KIT-MBS / pycofitness

1 stars 1 forks source link
222

About pycofitness

pycofitness is a Python implementation for in silico mutagenesis of a target protein or RNA sequence, given as input a multiple sequence alignment (MSA) of homologs to the target. It employs a pseudolikelihood maximization direct coupling analysis (DCA) algorithm to infer a coevolutionary energy and then uses it to predict the impact of all single-site mutations in the target.

The input file for pycofitness must be an MSA in FASTA format, with the first sequence representing the target sequence to mutate. The output consists of a txt file reporting the change of fitness for all single-site variants of the target.

More information about pycofitness can be found in the associated paper.

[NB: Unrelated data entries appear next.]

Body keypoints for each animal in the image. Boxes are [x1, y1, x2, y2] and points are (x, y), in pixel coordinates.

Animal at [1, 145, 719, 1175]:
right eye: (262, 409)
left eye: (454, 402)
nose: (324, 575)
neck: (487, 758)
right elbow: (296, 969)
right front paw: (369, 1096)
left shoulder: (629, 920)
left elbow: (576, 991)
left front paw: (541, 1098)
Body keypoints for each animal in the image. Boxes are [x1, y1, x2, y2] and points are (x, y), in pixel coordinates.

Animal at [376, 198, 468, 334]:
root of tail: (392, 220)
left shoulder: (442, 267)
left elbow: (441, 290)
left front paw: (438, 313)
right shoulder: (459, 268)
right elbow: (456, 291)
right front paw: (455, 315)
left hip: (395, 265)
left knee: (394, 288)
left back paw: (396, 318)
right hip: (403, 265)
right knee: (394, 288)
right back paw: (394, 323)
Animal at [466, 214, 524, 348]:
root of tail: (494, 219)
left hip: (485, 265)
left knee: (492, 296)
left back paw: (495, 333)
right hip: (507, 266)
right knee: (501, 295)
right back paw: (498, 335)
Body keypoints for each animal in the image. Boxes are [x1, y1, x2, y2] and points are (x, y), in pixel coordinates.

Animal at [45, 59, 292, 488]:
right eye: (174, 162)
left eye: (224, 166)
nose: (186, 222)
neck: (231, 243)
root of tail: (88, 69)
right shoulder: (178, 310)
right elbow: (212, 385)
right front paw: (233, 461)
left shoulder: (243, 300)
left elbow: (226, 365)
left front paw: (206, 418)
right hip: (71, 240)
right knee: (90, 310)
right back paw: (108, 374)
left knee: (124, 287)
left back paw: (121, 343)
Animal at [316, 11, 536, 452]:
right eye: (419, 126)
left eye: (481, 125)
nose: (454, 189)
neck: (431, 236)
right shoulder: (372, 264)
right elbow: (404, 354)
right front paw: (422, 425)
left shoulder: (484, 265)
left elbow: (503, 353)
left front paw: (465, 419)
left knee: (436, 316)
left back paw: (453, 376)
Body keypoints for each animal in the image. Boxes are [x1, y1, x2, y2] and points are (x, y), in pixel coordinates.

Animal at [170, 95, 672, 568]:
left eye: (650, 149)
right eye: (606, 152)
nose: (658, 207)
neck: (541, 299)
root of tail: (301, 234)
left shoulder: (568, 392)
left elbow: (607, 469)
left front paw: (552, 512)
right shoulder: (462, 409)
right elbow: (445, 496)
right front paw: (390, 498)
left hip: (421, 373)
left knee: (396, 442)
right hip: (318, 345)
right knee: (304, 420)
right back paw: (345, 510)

When using pycofitness, please cite F. Pucci, M. Zerihun, M. Rooman, A. Schug, "pycofitness---Evaluating the fitness landscape of RNA and protein sequences", Bioinformatics 40, btae074 (2024).

Prerequisites

pycofitness is implemented mainly in Python, with the pseudolikelihood maximization parameter inference part implemented using C++ backend to enable parallelization. It requires:

Installing

pycofitness can be installed from PyPI or from this repository. To install the current version of pycofitness from PyPI, run:

$ pip install pycofitness

The alternative way is to clone this repository and install pycofitness as:

$ git clone https://github.com/KIT-MBS/pycofitness/
$ cd pycofitness
$ python setup.py install

Running pycofitness from the command line

When pycofitness is installed, it provides the pycofitness command that can be executed from the command line. For example:

$ pycofitness <biomolecule> <msa_file> [--optional_arguments]

where <biomolecule> can take the values "protein" or "RNA" (case insensitive), and <msa_file> is the MSA file in fasta format. The optional arguments of pycofitness input are:

-h, --help: Shows command line information.

--seqid SEQID: Cut-off value of sequence similarity, above which sequences are lumped together in the calculation of frequencies.

--lambda_h LAMBDA_h: Value of the penalizing constant for L2 regularization of fields in the pseudolikelyhood maximization DCA inference step (see here for details).

--lambda_J LAMBDA_J: Value of the penalizing constant for L2 regularization of couplings in the pseudolikelyhood maximization DCA inference step (see here for details).

--max_iterations MAX_ITERATIONS: Maximum number of iterations for the gradient descent in the negative pseudolikelihood minimization step.

--num_threads NUM_THREADS: Number of threads used in the computation.

--output_dir OUTPUT_DIR: Directory path to which output results are written. If the directory is not existing, it is created. If this path is not provided, an output directory is created using the base name of the MSA file, with the "output_" prefix added to it.

--verbose: Show logging information on the terminal.

Using pycofitness as a Python library

After installation, pycofitness can be imported into other Python source codes, and used. For example,

from pycofitness.mutation import PointMutation

point_mutation = PointMutation(msa_file, biomolecule)
deltas = point_mutation.delphi_epistatic()
#Print the values of delta_dict by iteration over sites and bases/residues

for i in range(len(deltas)):
    for res in deltas[i]:
        print(i + 1, res, deltas[i][res])
#Note: we added 1 to i to count sites starting from one instead of zero.

It is also possble to pass parameters (e.g., the number of iterations or the number of threads for parallel execution) as keyword arguments to the PointMutation constructor:

point_mutation = PointMutation(msa_file, biomolecule,
    max_iterations = 1000,
    num_threads = 4,
    seqid = 0.9,
    lambda_J = 10.0,
    lambda_h = 5.0,
    verbose = True
)

where max_iterations is the number of maximum iterations for gradient descent, num_threads is the number of threads for parallel execution, seqid is the sequence identity threshold value (if sequences have a higher similarity than this value, they are regarded as identical), lambda_J and lambda_h are penalizing constants for L2 regularization. If verbose is set to True, logging information is given.

Preprocessing input MSAs

The input data for pycofitness is an MSA file in FASTA format. We chose not to include tools to generate MSA in pycofitness because, in this way, users can employ their favorite MSA alignment and curation methods. There is only one compulsory adjustment within the input MSA: the sequence to mutate (the target sequence) has to be positioned as the first one in the MSA. Note that pycofitness automatically removes MSA columns containing non-standard residues and gaps with respect to the target sequence.

Results interpretation

Here is a few-line example of a pycofitness output file:

site reference alternative score
1 M A -0.14
1 M C -3.54
1 M D -5.12
1 M E -7.64
....
....

The first column is the position in the target sequence, the second column is the wild-type amino acid or nucleic acid base, and the third column is the substituted amino acid or nucleic acid base. In the last column, the pycofitness score is provided. Negative values of this score correspond to variants that are less fit than the wild type, and positive values mean variants that are fitter than wild type.